▶ STATED TASK: In the case summary below, condense the paragraph beginning "F.E. Gooding Co. sought to include" into a short bulleted list that keeps its main facts.

**** TEXT PROVIDED ****

F.E. Gooding Co. v. Commissioner, 23 T.C. 707 (1955): Stock Dividends and Equity Invested Capital

F.E. Gooding Co. v. Commissioner, 23 T.C. 707 (1955)

A stock distribution of common on common is not considered a distribution of earnings and profits, and is therefore not includible in equity invested capital for excess profits tax purposes.

Summary

The case involves a dispute over the calculation of a corporation’s equity invested capital for excess profits tax purposes. The primary issue is whether a pre-1913 pro rata stock distribution of common on common stock should be included in the calculation. The Tax Court held that such distributions are not considered distributions of earnings and profits and are, therefore, not includible. The court reaffirmed its prior position, despite a contrary ruling from the Court of Appeals for the Sixth Circuit in a similar case. The second issue concerned whether the corporation was entitled to include an amount for goodwill acquired from a predecessor partnership in its equity invested capital. The court found that insufficient evidence was presented to establish the value of goodwill transferred and sided with the Commissioner.

Facts

F.E. Gooding Co. sought to include a pre-March 1, 1913, pro rata stock distribution of common on common stock in its equity invested capital for excess profits tax purposes under Section 718 of the Internal Revenue Code of 1939. The company had losses subsequent to March 1, 1913, which, if the stock distribution were included, would increase its equity invested capital as accumulated earnings and profits. The company also claimed it was entitled to include goodwill in its equity invested capital, representing the difference between the fair market value of the predecessor partnership’s assets and the par value of the stock issued in exchange. No evidence was offered to establish the fair market value of the partnership assets or the corporation’s stock at the time of the incorporation.

Procedural History

The case was heard in the Tax Court. The Tax Court had previously ruled on a similar issue in "Owensboro Wagon Co.", where it held against the taxpayer. The Tax Court reaffirmed its prior position even though it was later reversed by the Sixth Circuit Court of Appeals. The Commissioner of Internal Revenue disallowed the inclusion of the stock distribution in equity invested capital and also rejected the goodwill claim. The Tax Court sustained the Commissioner’s decisions.

Issue(s)

1. Whether a pre-March 1, 1913, pro rata stock distribution of common on common should be included in the equity invested capital for excess profits tax purposes as a distribution of earnings and profits.

2. Whether the taxpayer is entitled to include goodwill, acquired from a predecessor partnership, in its equity invested capital.

**** RECORDS PROVIDED ****

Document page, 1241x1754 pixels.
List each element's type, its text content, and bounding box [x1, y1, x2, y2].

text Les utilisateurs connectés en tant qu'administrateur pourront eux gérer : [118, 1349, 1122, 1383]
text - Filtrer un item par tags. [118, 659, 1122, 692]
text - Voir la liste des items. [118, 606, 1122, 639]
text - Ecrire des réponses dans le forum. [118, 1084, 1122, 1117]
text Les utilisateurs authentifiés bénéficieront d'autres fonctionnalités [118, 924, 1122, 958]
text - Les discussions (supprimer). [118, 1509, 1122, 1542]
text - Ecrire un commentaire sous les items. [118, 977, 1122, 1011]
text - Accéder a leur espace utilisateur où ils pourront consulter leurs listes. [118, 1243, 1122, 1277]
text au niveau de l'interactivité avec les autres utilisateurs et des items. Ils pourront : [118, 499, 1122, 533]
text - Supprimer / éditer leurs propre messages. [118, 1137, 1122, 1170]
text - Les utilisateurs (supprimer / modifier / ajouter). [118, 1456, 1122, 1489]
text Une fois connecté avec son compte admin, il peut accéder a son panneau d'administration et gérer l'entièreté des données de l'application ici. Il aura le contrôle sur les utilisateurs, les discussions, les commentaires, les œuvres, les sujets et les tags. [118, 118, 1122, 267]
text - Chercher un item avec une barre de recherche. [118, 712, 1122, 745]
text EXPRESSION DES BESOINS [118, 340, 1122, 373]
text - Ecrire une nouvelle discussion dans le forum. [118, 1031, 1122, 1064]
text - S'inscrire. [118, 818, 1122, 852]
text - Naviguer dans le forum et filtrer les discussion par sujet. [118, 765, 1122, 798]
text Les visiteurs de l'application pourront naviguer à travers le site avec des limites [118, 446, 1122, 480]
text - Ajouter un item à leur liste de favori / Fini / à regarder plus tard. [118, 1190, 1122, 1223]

****

▶ TASK SOLUTION:
- F.E. Gooding Co. sought to include a pre-March 1, 1913, pro rata stock distribution of common on common in its equity invested capital for excess profits tax purposes under Section 718 of the Internal Revenue Code of 1939.
- The company had losses after March 1, 1913. Including the distribution would raise its equity invested capital as accumulated earnings and profits.
- The company also claimed goodwill in its equity invested capital, measured as the difference between the fair market value of the predecessor partnership's assets and the par value of the stock issued in exchange.
- No evidence was offered of the fair market value of the partnership assets or of the corporation's stock at incorporation.